523 The intra-adrenal islet transplantation model. Convergence of pancreatic islets with endocrine “helper cells”.
Tuesday November 17, 2015 from 15:30 to 17:00
Plenary Room 1

Undine Schubert, Germany

Dept. of Internal Medicine III

University Hospital Carl Gustav Carus at the Technische Universität Dresden, Germany


The intra-adrenal islet transplantation model. Convergence of pancreatic islets with endocrine “helper cells”.

Undine Schubert1, Henning Morawietz1, Stefan R. Bornstein1, Barbara Ludwig1.

1Dept. of Internal Medicine III, University Hospital Carl Gustav Carus at the Technische Universität Dresden, Dresden, Germany

A major limiting factor for long-term survival and function of islet transplants is in regard to the inappropriate microenvironment after intraportal transplantation. We aim to evaluate the microenvironment of the adrenal as a potentially beneficial transplantation site that promotes beta cell engraftment, survival, proliferation and long-term function as the adrenal offers extensive vascularization, anti-apoptotic and pro-proliferative effects of various signaling molecules and a local anti-inflammatory and immunosuppressive microenvironment.

For in vitro analysis of islet viability, function and reactive oxygen species (ROS) a co-culture system of adrenal cells and pancreatic islets was established. Pancreatic islets and adrenal cells were isolated from Wistar rats and co-cultured using inserts for up to 7 days and sequentially assayed for viability, insulin secretion and reactive oxygen species (ROS). The co-culture setting did not significantly impact on islet viability, insulin content and secretion and there is evidence that oxidative stress is markedly reduced in the presence of adrenal cells.

For in vivo studies, Streptozotocin induced diabetic NuNu-mice were used as islet recipients. For islet transplantation, the adrenal was exteriorized via retroperitoneal incision and 300 islets were injected through the upper pole of the gland or the kidney. Animals showed a fast decrease in blood glucose levels within the first days after transplantation in both groups, at around 10 days the curves between adrenal and kidney site drifted apart in favor of the adrenal site. Regardless of the transplantation site, islets showed a well preserved morphology and intense insulin staining. The intra-adrenally engrafted islets show significantly higher vascularization compared to the kidney capsule control.
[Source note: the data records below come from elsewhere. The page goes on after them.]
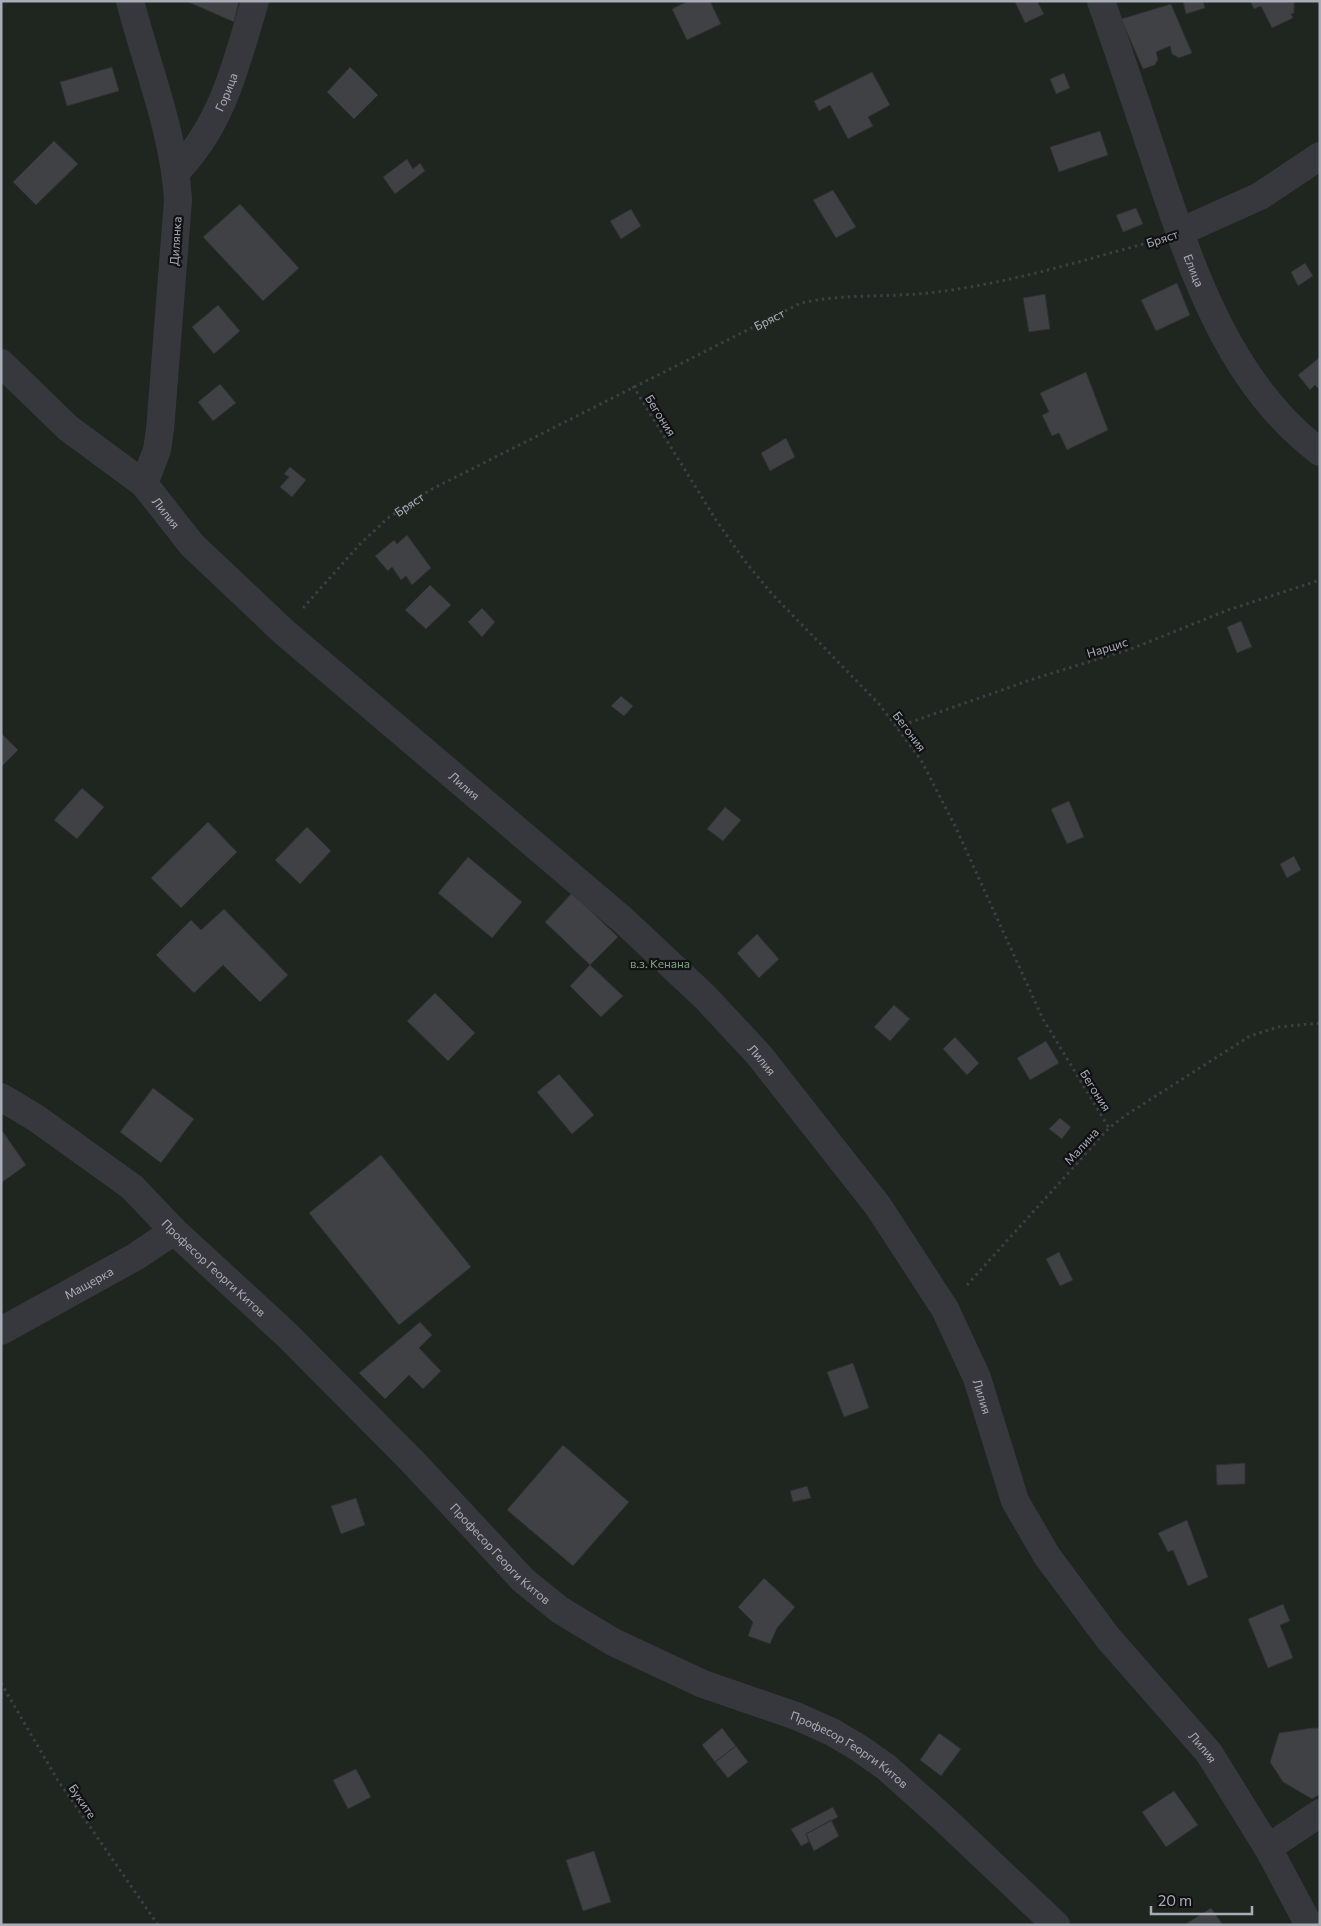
<svg xmlns="http://www.w3.org/2000/svg" width="1321" height="1926" viewBox="0 0 1321 1926" font-family="Commissioner,sans-serif">
	<style>
		.green { fill: #1e261f }
		.building { fill: #404145; stroke: #303034 }
		.lines { fill: none; stroke-linecap: round; stroke-linejoin: round }
		.path { stroke: #3d3f44; stroke-width: 3; stroke-dasharray: 2.5 4; stroke-linecap: butt }
		.street { stroke: #37383d; stroke-width: 28 }
		.labels { text-anchor: middle; dominant-baseline: central; stroke-width: 4.5; stroke-linejoin: round; paint-order: stroke }
		.street-label { font-size: 12px; fill: #a8adb8; stroke: #111113 }
		.park-label { font-size: 12px; fill: #7fa381; stroke: #111113 }
	</style>
	<rect width="100%" height="100%" fill="#161618"/>
	<path class="green" d="M1 1H1320V1925H1Z"/>
	<path class="building" d="M186 1H239L234 22Z
		M688 1H710L721 24 687 40 672 9Z
		M1018 1H1037L1044 14 1025 23 1015 2Z
		M1183 1H1203L1205 8 1186 14Z
		M1250 1H1294V13L1291 14 1293 18 1272 28 1261 6 1254 9Z
		M1171 4 1192 53 1179 58 1172 54 1170 46 1156 52 1158 59 1155 65 1143 69 1121 19Z
		M112 67 119 91 67 106 60 82Z
		M350 67 378 95 354 119 327 92Z
		M872 72 890 105 868 117 873 126 848 139 830 105 819 111 814 101Z
		M1064 73 1070 88 1056 94 1050 79Z
		M1100 131 1108 155 1059 172 1050 147Z
		M54 141 78 164 36 205 13 182Z
		M407 159 413 169 420 163 425 171 395 194 383 177Z
		M833 190 856 227 836 238 813 200Z
		M240 204 299 268 263 301 203 237Z
		M1136 208 1143 224 1123 232 1116 215Z
		M631 209 641 226 621 239 610 221Z
		M1305 263 1313 276 1298 286 1291 272Z
		M1177 283 1190 315 1156 331 1141 300Z
		M1045 294 1050 329 1029 332 1023 298Z
		M218 305 240 331 214 354 192 327Z
		M1320 357V390L1315 385 1310 390 1298 375Z
		M1086 372 1108 430 1067 450 1059 433 1052 436 1042 415 1049 412 1040 393Z
		M220 384 236 403 213 421 198 402Z
		M786 438 795 457 770 471 761 453Z
		M290 467 306 480 292 497 280 487 289 477 284 474Z
		M407 535 431 568 412 585 406 576 401 580 392 567 388 571 375 556 394 540 397 544Z
		M430 585 451 605 426 629 405 610Z
		M482 608 495 622 482 637 468 622Z
		M1241 621 1252 647 1237 653 1227 627Z
		M621 696 633 706 624 716 611 706Z
		M1 733 18 750 1 767Z
		M82 788 104 807 77 839 54 820Z
		M1069 801 1084 837 1067 844 1051 809Z
		M725 807 741 820 723 841 707 829Z
		M208 822 237 852 181 908 151 878Z
		M307 827 331 851 300 884 275 860Z
		M1294 856 1301 870 1287 878 1280 864Z
		M468 857 522 902 492 938 438 893Z
		M572 893 618 937 590 965 545 922Z
		M224 909 288 975 260 1002 223 965 194 993 156 955 191 920 201 930Z
		M757 934 779 959 759 978 737 953Z
		M590 965 623 996 601 1017 570 986Z
		M435 993 475 1033 448 1061 407 1021Z
		M894 1005 910 1019 890 1041 874 1027Z
		M955 1037 979 1063 967 1075 943 1049Z
		M1046 1041 1059 1063 1030 1080 1017 1058Z
		M559 1074 594 1115 572 1134 537 1092Z
		M153 1088 194 1119 161 1163 120 1132Z
		M1060 1118 1071 1127 1062 1139 1049 1129Z
		M1 1129 26 1165 1 1183Z
		M381 1155 471 1267 399 1325 309 1213Z
		M1059 1252 1073 1280 1060 1286 1046 1259Z
		M420 1322 432 1335 419 1348 441 1371 423 1389 409 1375 385 1399 359 1373Z
		M853 1363 869 1408 844 1417 827 1372Z
		M563 1445 629 1502 573 1566 507 1510Z
		M1245 1463V1484L1217 1485 1216 1465Z
		M807 1486 811 1498 793 1502 790 1491Z
		M356 1498 365 1525 341 1534 331 1506Z
		M1187 1520 1208 1577 1188 1586 1173 1550 1168 1552 1158 1533Z
		M764 1578 795 1607 777 1628 770 1644 748 1636 753 1622 738 1607Z
		M1283 1604 1290 1621 1280 1625 1293 1658 1268 1668 1248 1619Z
		M722 1728 736 1746 715 1762 702 1745Z
		M1312 1728H1320V1794L1312 1799 1283 1782 1270 1762 1279 1733Z
		M939 1733 961 1749 941 1776 920 1760Z
		M736 1746 748 1762 728 1778 715 1762Z
		M356 1769 371 1797 348 1809 333 1780Z
		M1174 1791 1198 1825 1166 1847 1142 1812Z
		M833 1807 838 1817 806 1834 809 1842 801 1846 791 1829Z
		M831 1820 839 1836 814 1851 806 1834Z
		M594 1851 611 1902 583 1911 566 1860Z
		M1211 1908 1223 1925H1184Z"/>
	<g class="lines">
		<g class="path">
			<path d="M633 386 716 520 744 560 772 594 879 704 921 760 956 828 1043 1019 1109 1128"/>
			<path id="s1" d="M303 608 360 544 388 518 430 490 801 303C846 293 891 298 937 292 1010 283 1080 261 1151 242"/>
			<path d="M897 727 1033 679 1131 649 1228 610 1320 580"/>
			<path d="M967 1285 1109 1128 1126 1115 1250 1036 1278 1027 1320 1023"/>
			<path d="M1 1683 57 1779 158 1925"/>
		</g>
		<g class="street">
			<path d="M130 1C147 67 174 132 178 200L160 430 157 450 144 484"/>
			<path id="s2" d="M1101 1C1120 55 1138 109 1156 163 1191 267 1228 383 1320 452"/>
			<path id="s3" d="M176 172C223 124 236 64 255 1"/>
			<path d="M1180 232 1260 196 1320 156"/>
			<path id="s4" d="M1 363 68 428 144 484 192 545 284 632 623 920 705 997 759 1055 878 1206 945 1309 977 1378 1015 1501 1047 1556 1108 1638 1209 1753 1268 1848 1309 1925"/>
			<path id="s5" d="M1 1097 36 1118 132 1187 174 1231 287 1335 412 1461 523 1580 560 1610 613 1642 703 1684 796 1716 832 1732 859 1748 886 1767 942 1817 1056 1925"/>
			<path id="s6" d="M1 1331 135 1257 174 1231"/>
			<path d="M1268 1848 1320 1813"/>
		</g>
	</g>
	<g class="labels">
		<g class="street-label">
			<text stroke="none"><textPath href="#s3" startOffset="95">Горица</textPath></text>
			<text transform="translate(1162 238) rotate(-18)">Бряст</text>
			<text transform="translate(175 241) rotate(-86)">Дилянка</text>
			<text stroke="none"><textPath href="#s2" startOffset="285">Елица</textPath></text>
			<text stroke="none"><textPath href="#s1" startOffset="554">Бряст</textPath></text>
			<text transform="translate(661 415) rotate(58)">Бегония</text>
			<text stroke="none"><textPath href="#s1" startOffset="149">Бряст</textPath></text>
			<text stroke="none"><textPath href="#s4" startOffset="224">Лилия</textPath></text>
			<text transform="translate(1107 647) rotate(-17)">Нарцис</text>
			<text transform="translate(910 731) rotate(53)">Бегония</text>
			<text stroke="none"><textPath href="#s4" startOffset="629">Лилия</textPath></text>
			<text stroke="none"><textPath href="#s4" startOffset="1034">Лилия</textPath></text>
			<text transform="translate(1096 1090) rotate(58)">Бегония</text>
			<text transform="translate(1081 1146) rotate(-48)">Малина</text>
			<text stroke="none"><textPath href="#s5" startOffset="274">Професор Георги Китов</textPath></text>
			<text stroke="none"><textPath href="#s6" startOffset="100">Мащерка</textPath></text>
			<text stroke="none"><textPath href="#s4" startOffset="1439">Лилия</textPath></text>
			<text stroke="none"><textPath href="#s5" startOffset="679">Професор Георги Китов</textPath></text>
			<text stroke="none"><textPath href="#s4" startOffset="1859">Лилия</textPath></text>
			<text stroke="none"><textPath href="#s5" startOffset="1084">Професор Георги Китов</textPath></text>
			<text transform="translate(83 1801) rotate(56)">Буките</text>
		</g>
		<g class="park-label">
			<text x="660" y="963">в.з. Кенана</text>
		</g>
	</g>
	<rect width="1321" height="1926" fill="none" stroke="#a8adb8" stroke-width="5"/>
	<path d="M1151 1906v8h101v-8" fill="none" stroke="#a8adb8" stroke-width="2.5"/>
	<text x="1158" y="1906" font-size="15" fill="#a8adb8" stroke="#111113" stroke-width="4" paint-order="stroke">20 m</text>
</svg>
To prove our concept in a more clinically relevant system we established a large animal model. Therefore diabetic minipigs were transplanted with porcine islets into the adrenal gland and in comparison into the right liver lobe. Six weeks after transplantation c-peptide was detectible in both groups. The intra-adrenally engrafted islets show better integration into adrenal tissue and higher vascularization compared to liver control where islets stuck in the vessels. Adrenal function was not affected analyzed by ACTH-test.

The preliminary work underlined the feasibility of islet transplantation into the adrenal with first promising results on the restoration of normoglycemia. The results achieved could prove the beneficial effect of the adrenal microenvironment on islet engraftment and function in vitro and in vivo and elucidate the underlying mechanisms in regards to promoting islet revascularization and protection from oxidative stress.

These studies provide new insights into microenvironmental parameters that may benefit islet engraftment and survival. The use of “helper” cells could provide a potent supplementary factor. With adrenal cells providing both immunomodulatory and neovascularization signals, the co-transplantation with islets, e.g. within encapsulating devices, may prove to be highly beneficial.